= McConchie One-Room School =

Former racially-segregated school in Welcome, Maryland

The McConchie One-Room School was a one-room school in Welcome, Maryland, that served Black children from grades 1 to 7.

== History ==
It was open from 1912 to 1952 at Route 6 and Point Blossom Road in Welcome, Maryland. Edna Warren Simmons served as a teacher from 1922, when she was hired as a short-term substitute, until a few years prior to the closure. It closed in 1952 due to a consolidation of Negro schools with those of nearby Port Tobacco, Maryland.

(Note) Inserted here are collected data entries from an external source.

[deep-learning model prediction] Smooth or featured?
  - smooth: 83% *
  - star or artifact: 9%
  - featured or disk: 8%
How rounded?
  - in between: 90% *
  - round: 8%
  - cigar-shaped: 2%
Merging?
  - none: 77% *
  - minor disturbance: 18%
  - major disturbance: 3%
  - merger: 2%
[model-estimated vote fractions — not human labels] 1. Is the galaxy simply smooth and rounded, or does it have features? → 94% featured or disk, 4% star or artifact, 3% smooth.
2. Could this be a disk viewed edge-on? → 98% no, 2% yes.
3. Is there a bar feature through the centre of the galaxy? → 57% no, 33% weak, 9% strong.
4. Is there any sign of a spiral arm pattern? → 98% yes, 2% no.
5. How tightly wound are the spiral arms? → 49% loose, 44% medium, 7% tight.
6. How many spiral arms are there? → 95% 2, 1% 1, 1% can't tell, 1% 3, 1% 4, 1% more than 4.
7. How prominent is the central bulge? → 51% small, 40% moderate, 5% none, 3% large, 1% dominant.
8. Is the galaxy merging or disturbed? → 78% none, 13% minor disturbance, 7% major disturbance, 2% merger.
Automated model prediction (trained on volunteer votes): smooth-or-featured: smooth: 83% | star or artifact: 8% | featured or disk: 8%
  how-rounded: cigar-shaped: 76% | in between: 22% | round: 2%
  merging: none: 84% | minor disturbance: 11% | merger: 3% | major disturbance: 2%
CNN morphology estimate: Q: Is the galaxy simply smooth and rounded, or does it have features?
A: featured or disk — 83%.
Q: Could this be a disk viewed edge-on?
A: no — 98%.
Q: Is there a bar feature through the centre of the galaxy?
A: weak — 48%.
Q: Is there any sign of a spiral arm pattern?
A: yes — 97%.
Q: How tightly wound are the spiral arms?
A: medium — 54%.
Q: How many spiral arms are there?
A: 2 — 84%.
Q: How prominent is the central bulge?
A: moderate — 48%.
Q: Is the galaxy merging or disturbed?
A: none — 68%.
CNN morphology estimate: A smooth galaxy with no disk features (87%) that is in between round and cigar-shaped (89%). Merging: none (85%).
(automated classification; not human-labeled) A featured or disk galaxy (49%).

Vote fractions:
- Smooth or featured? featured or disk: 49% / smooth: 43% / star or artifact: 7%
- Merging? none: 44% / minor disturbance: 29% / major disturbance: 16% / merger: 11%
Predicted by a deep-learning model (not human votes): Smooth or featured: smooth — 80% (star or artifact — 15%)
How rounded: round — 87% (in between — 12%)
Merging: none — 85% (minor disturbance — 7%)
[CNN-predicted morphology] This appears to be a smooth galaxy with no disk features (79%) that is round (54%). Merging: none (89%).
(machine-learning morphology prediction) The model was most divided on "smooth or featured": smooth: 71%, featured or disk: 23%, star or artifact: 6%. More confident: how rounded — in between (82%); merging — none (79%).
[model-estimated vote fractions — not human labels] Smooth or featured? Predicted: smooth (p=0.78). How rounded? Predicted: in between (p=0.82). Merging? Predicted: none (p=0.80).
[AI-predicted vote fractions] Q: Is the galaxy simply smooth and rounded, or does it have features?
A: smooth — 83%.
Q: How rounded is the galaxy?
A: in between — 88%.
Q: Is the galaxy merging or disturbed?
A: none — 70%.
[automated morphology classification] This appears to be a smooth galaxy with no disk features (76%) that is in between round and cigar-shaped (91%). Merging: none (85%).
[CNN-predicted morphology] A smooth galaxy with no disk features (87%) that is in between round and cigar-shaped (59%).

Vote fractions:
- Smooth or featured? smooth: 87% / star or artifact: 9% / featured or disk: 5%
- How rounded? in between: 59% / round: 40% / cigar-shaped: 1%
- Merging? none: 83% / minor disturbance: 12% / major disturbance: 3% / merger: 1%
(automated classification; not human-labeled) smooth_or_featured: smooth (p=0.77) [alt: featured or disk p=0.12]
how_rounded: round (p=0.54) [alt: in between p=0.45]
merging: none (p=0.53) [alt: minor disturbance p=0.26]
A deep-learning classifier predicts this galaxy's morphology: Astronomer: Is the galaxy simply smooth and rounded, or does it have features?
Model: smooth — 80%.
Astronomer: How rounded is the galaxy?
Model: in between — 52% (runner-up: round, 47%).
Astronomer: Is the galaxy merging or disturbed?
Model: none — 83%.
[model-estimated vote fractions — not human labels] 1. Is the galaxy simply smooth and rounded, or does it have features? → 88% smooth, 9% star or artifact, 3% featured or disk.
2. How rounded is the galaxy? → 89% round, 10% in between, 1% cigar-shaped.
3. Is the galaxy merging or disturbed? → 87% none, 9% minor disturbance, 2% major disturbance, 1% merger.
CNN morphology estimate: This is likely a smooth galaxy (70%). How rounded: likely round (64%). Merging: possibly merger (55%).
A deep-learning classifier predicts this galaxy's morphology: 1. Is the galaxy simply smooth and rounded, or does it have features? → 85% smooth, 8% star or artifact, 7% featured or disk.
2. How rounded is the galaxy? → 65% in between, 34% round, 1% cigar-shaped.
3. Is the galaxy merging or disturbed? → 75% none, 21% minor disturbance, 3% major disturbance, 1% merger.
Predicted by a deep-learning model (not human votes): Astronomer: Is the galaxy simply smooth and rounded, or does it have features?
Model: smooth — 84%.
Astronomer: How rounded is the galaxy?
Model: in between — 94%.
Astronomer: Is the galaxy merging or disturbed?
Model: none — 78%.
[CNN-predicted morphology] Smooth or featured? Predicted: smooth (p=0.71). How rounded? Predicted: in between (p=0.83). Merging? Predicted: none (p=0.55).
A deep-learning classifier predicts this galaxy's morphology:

The school and property were bought by a private citizen and were a family rental property, but the schoolhouse was abandoned by 1980. After the property was planned for demolition in 1992, several Charles County Fair board members, including Mitchell Digges and George Dyson, spearheaded a move to the Charles County Fairgrounds. Simmons was present at the dedication ceremony after it was moved to the fairgrounds.

==Current status==
The school is just inside the entrance to the Charles County Fairgrounds; it serves as a living museum and is open for tours on the Fourth of July, for three days in December during the "Kris Kringle Christmas Market", and by request of the public. It has been awarded a grant by the Maryland Historical Trust, African American Heritage Preservation Program, for renovation in 2020.